14.00 Uhr Daheim angekommen, schlüpfe ich aus den Stiefeln und bette mich im Wohnzimmer zur Ruhe. Schon bald schlummere ich ein und träume von meinem letzten Aufenthalt im “Casino Rama” – das waren noch Zeiten.
15.00 Uhr Ich erwache ausgeschlafen und kümmere mich um die Anschnurarbeit. Während Gary Allan von einer verflossenen Liebe singt, schalte ich den Heimrechner ein und rate Frau Margarethe E. aus Gifhorn, ihrem Sohn Laurenz (15) kein strahlendes Handtelefon zum Geburtstag zu schenken. Ferner erkläre ich einer unterbelichteten Arbeitslosen aus Köln, dass das Arbeitsamt weder ein 13. Monatsgehalt, noch Urlaubsgeld ausbezahlt. HEUREKA – was muss ich denn noch alles ertragen.
16.00 Uhr Nachdem alles abgearbeitet ist, gehe ich von der Leine und mache mich daran, meinen Rollkoffer mit moderner Kleidung, Schuhen und Hygieneartikeln zu befüllen. Ausserdem telefoniere ich abermals mit Edelbert und lasse ihn wissen, dass sich Frau Pontecorvo bereiterklärt hat, uns morgen nach Miami zu kutschieren. Der Professor freut sich und verspricht, zeitig vorbeizukommen und seinen JEEP auf meiner Einfahrt zu parken.
17.00 Uhr Ich stelle das Gepäckstück neben der Haustüre ab und richte mir dann eine nahrhafte Wurst- und Käseplatte an. Zudem fülle ich Dixons Napf mit Trockenfutter auf und mache ihn auf den Umstand aufmerksam, dass er erst wieder Morgen Nachmittag etwas zu Essen bekommen wird.

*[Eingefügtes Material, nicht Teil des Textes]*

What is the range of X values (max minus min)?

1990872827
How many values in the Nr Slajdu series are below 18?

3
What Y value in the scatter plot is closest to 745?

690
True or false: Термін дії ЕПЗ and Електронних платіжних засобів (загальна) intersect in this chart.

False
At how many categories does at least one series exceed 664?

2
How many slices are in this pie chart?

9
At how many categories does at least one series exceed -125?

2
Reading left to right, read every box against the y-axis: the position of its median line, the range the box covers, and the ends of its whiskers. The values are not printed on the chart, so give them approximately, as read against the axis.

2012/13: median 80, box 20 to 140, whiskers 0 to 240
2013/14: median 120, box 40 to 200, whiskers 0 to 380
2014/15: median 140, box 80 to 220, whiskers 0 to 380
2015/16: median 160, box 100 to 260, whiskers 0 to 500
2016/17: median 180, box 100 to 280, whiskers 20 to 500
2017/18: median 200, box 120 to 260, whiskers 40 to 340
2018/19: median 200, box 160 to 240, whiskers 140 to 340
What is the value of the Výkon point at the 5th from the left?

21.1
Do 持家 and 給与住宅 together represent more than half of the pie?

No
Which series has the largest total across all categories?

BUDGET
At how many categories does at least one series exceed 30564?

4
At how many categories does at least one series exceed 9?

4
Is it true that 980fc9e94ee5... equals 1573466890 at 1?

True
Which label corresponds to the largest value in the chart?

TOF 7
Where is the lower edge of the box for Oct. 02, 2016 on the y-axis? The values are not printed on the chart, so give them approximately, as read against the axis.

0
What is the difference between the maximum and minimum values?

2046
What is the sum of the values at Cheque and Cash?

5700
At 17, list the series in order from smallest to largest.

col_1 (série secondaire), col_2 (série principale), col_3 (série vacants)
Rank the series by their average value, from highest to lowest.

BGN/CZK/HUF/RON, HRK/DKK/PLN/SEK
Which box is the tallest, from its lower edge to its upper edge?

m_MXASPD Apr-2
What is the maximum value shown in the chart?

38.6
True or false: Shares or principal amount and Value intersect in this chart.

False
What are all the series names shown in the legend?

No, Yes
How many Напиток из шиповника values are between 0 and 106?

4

18.00 Uhr Ein nervenaufreibender Tag neigt sich seinem Ende zu und ich falle erschöpft aufs Sofa. Während sich der Vierbeiner genüsslich ausstreckt, gebe ich mich den Abendnachrichten auf FOX hin und lerne, dass der afrikanische Staat Mali zu einem Rückzugsgebiet islamischer Terroristen geworden ist – wie unlöblich.
19.00 Uhr Um auf andere Gedanken zu kommen, schalte ich auf HBO um und lasse die Seele bei der Dokumentation “Man on Wire” (auf deutsch: Mann auf dem Draht) baumeln. Das oscarprämierte Meisterwerk erzählt vom französischen Extremsportler Philippe Petit, der im Jahre 1974 auf einem Drahtseil zwischen den Türmen des New Yorker World Trade Centers balanciert ist – wie aufregend.
21.00 Uhr Nach 120 spannenden Minuten schalte ich ab und unternehme einen Rundgang durch den Garten. Danach reguliere ich die Klimaanlage und gehe zu Bett. Gute Nacht.